Not sure what #MicroblogMondays is? Read the inaugural post which explains the idea and how you can participate too.                                      **************

For most struggling with infertility the holidays are a prickly time of year. I know I had a difficult time with Christmases past, so I am really excited for this year, as I will get to share it with my daughter. I was searching for special traditions and ideas for a baby’s first Christmas when I came across a few different articles which took me back to my infertile roots. 

One article began with the following tag line;

The holidays don’t really feel like the holidays until you’ve welcomed a new baby to the family.

Nice, because you don’t matter during the holidays unless you have a baby.
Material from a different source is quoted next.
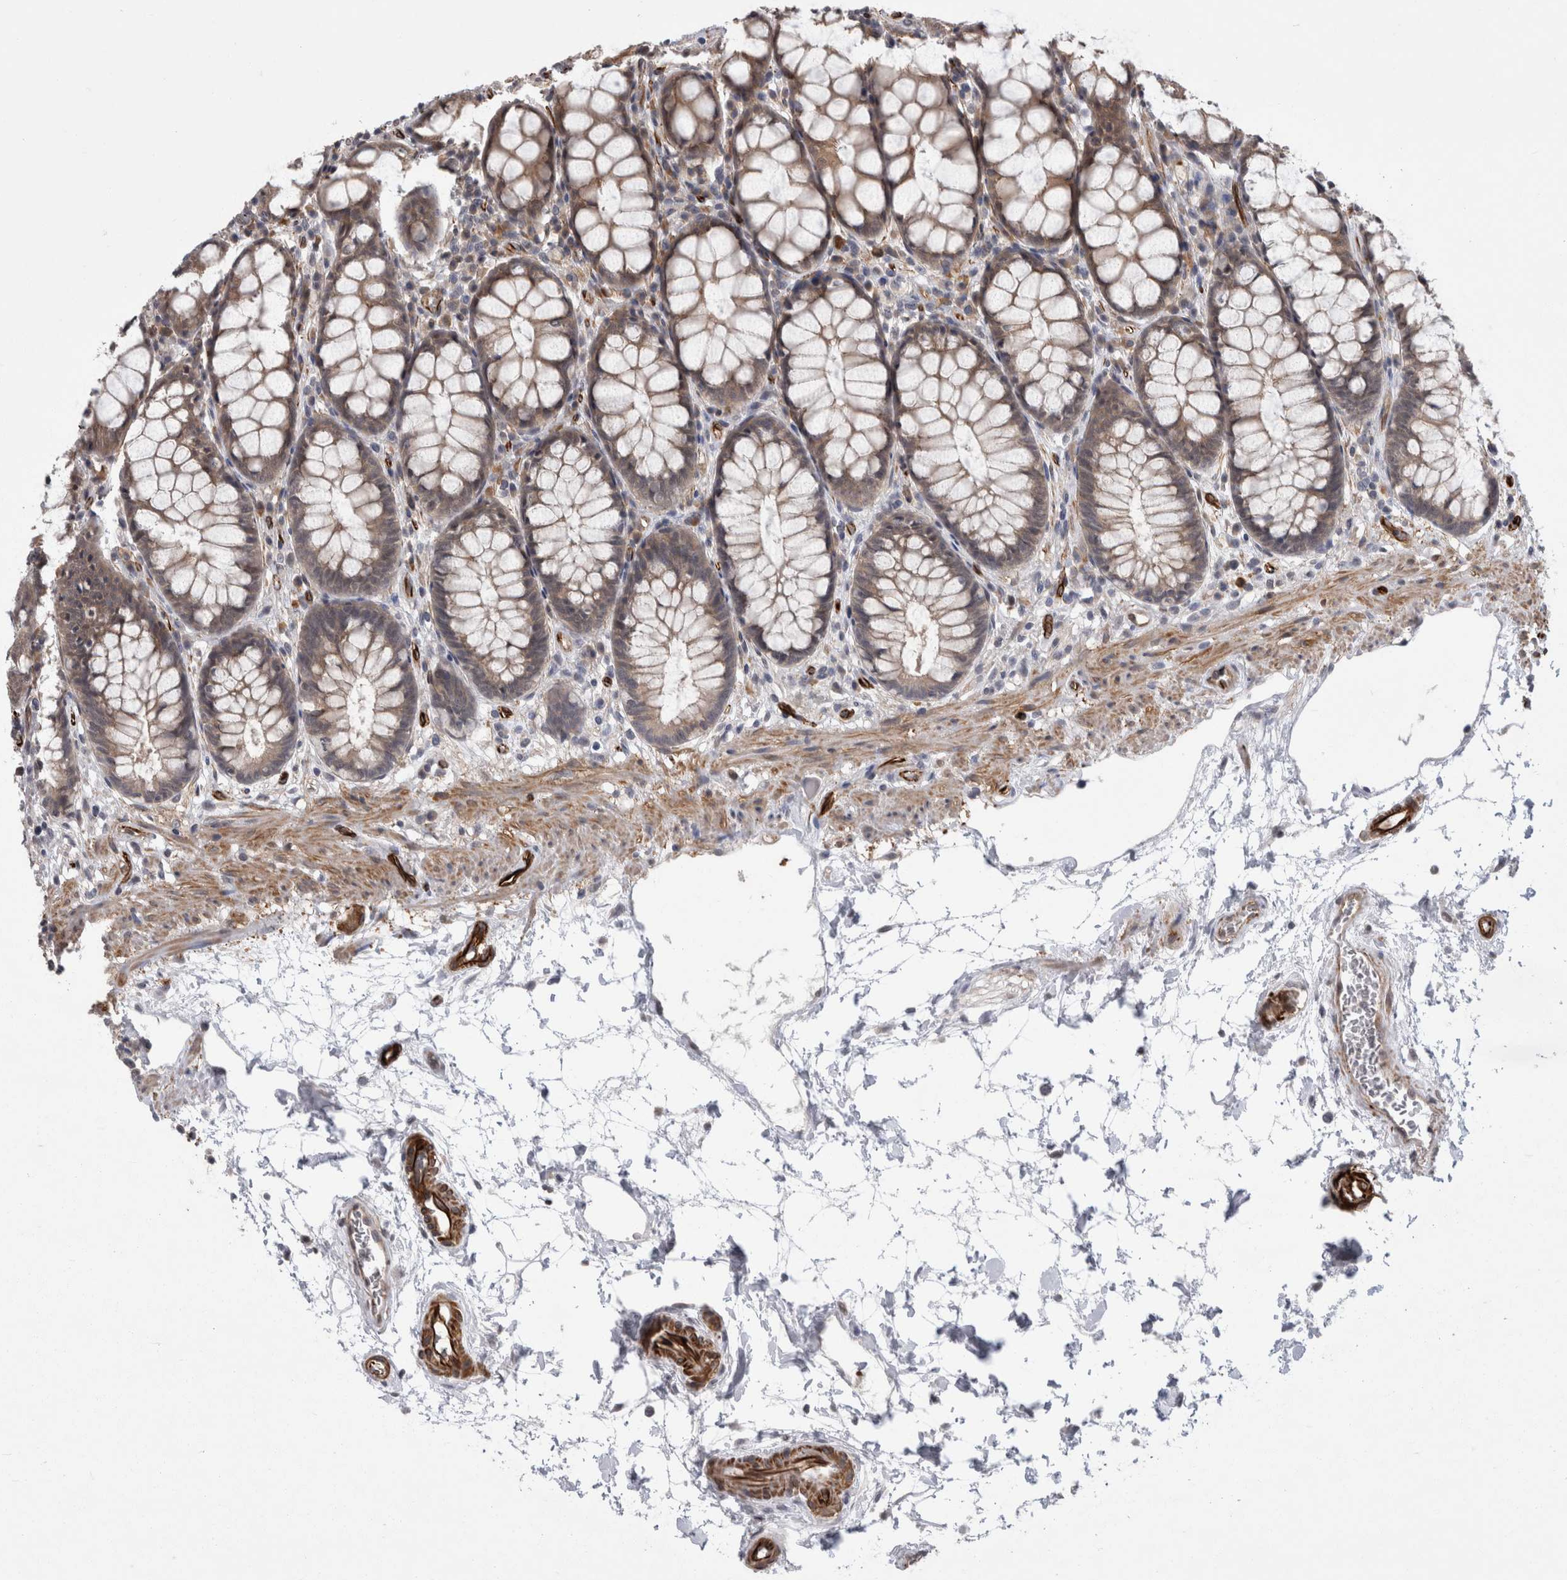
{"staining": {"intensity": "moderate", "quantity": ">75%", "location": "cytoplasmic/membranous"}, "tissue": "rectum", "cell_type": "Glandular cells", "image_type": "normal", "snomed": [{"axis": "morphology", "description": "Normal tissue, NOS"}, {"axis": "topography", "description": "Rectum"}], "caption": "DAB immunohistochemical staining of benign human rectum shows moderate cytoplasmic/membranous protein expression in approximately >75% of glandular cells.", "gene": "FAM83H", "patient": {"sex": "male", "age": 64}}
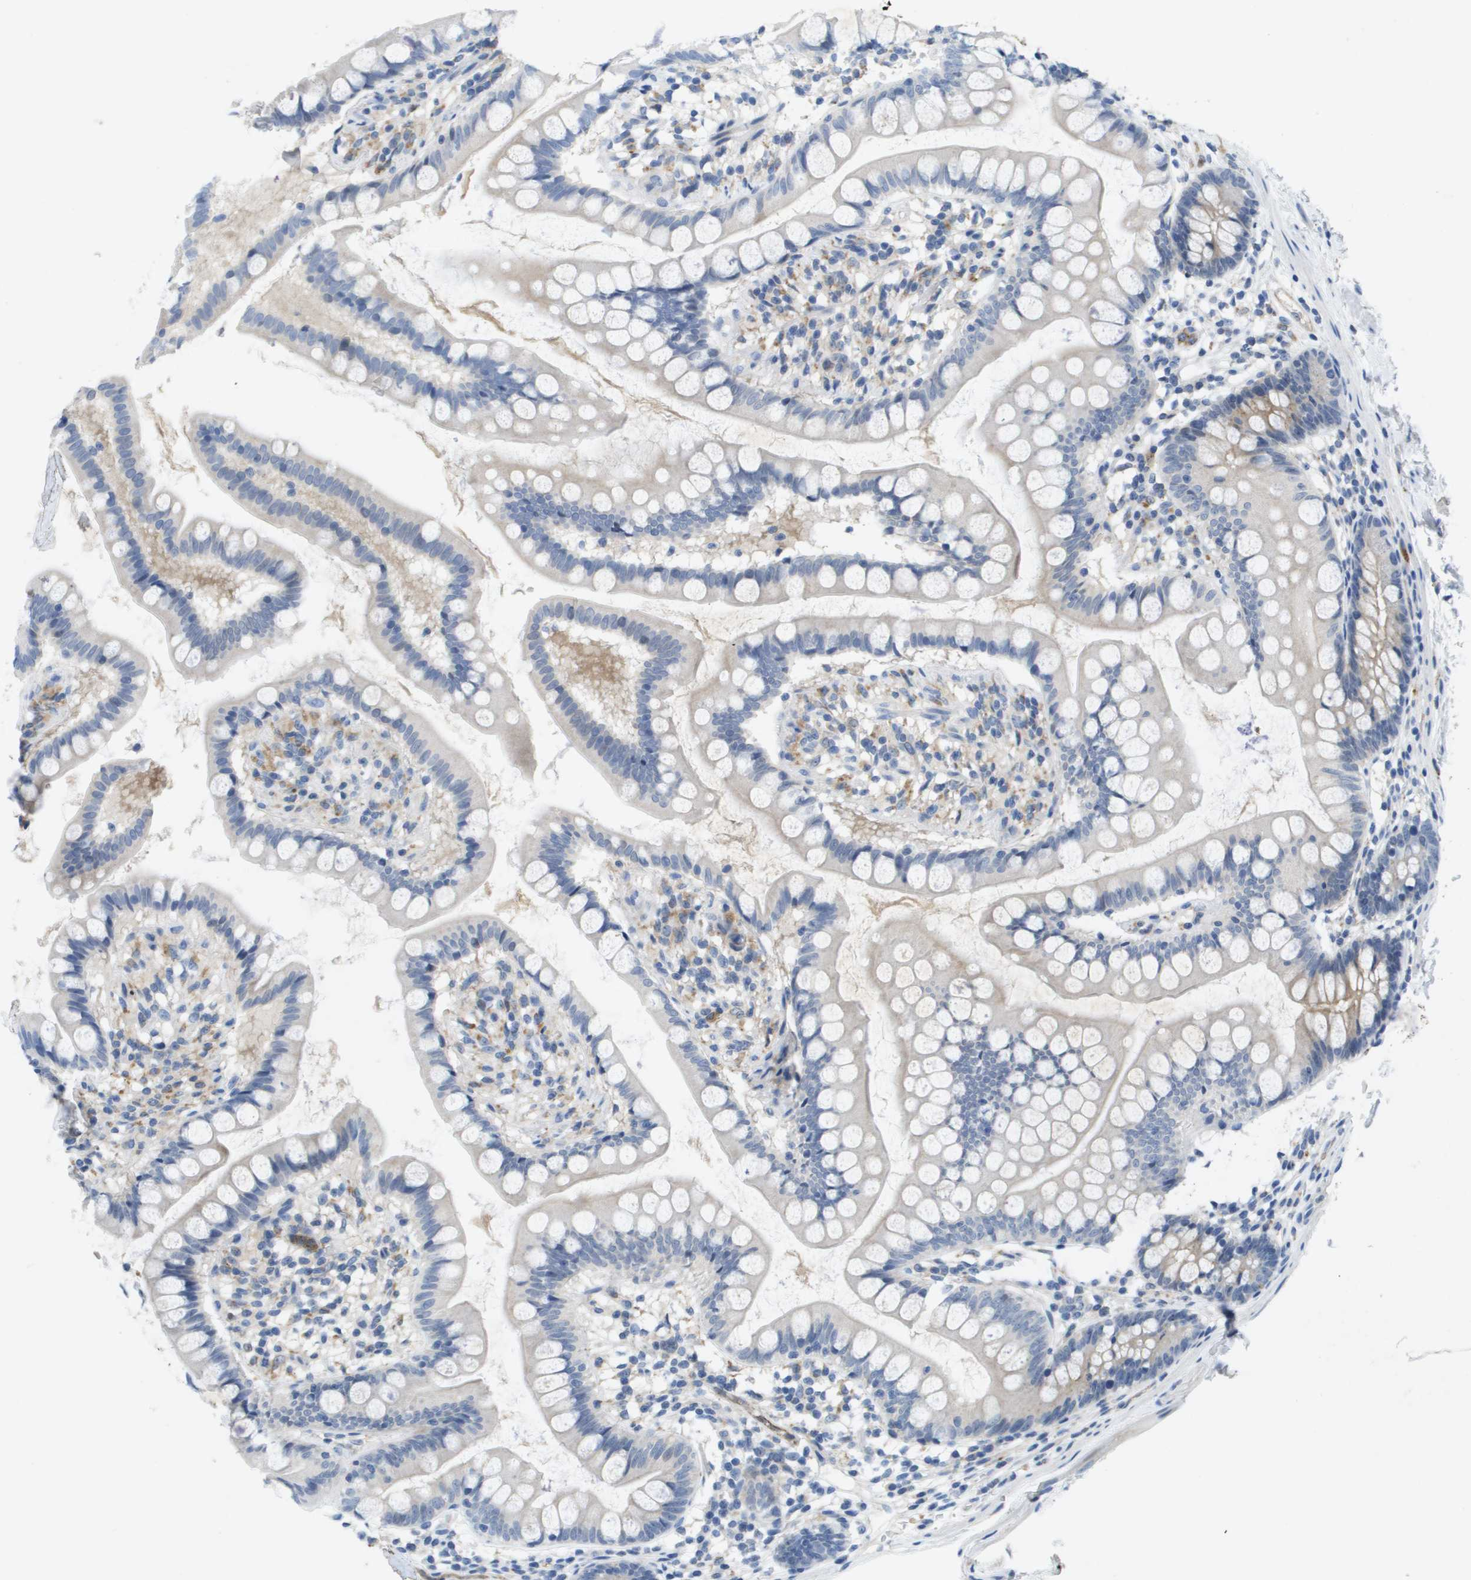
{"staining": {"intensity": "weak", "quantity": "<25%", "location": "cytoplasmic/membranous"}, "tissue": "small intestine", "cell_type": "Glandular cells", "image_type": "normal", "snomed": [{"axis": "morphology", "description": "Normal tissue, NOS"}, {"axis": "topography", "description": "Small intestine"}], "caption": "Human small intestine stained for a protein using immunohistochemistry (IHC) exhibits no staining in glandular cells.", "gene": "LIPG", "patient": {"sex": "female", "age": 84}}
Another peice had an idea for a yearly family photo with your child to chart time, and added “Hey, maybe next year you’ll have a bump”. Blech, how obnoxious. 

Last year we found out we were pregnant, 5 days before Christmas, and this year we have our baby to celebrate with but I certainly haven’t forgotten the pain the holidays used to bring. I am so thrilled I get to start traditions with my baby girl this year but I’ll still roll my eyes at the overtly family-centric sentiment the holidays bring out.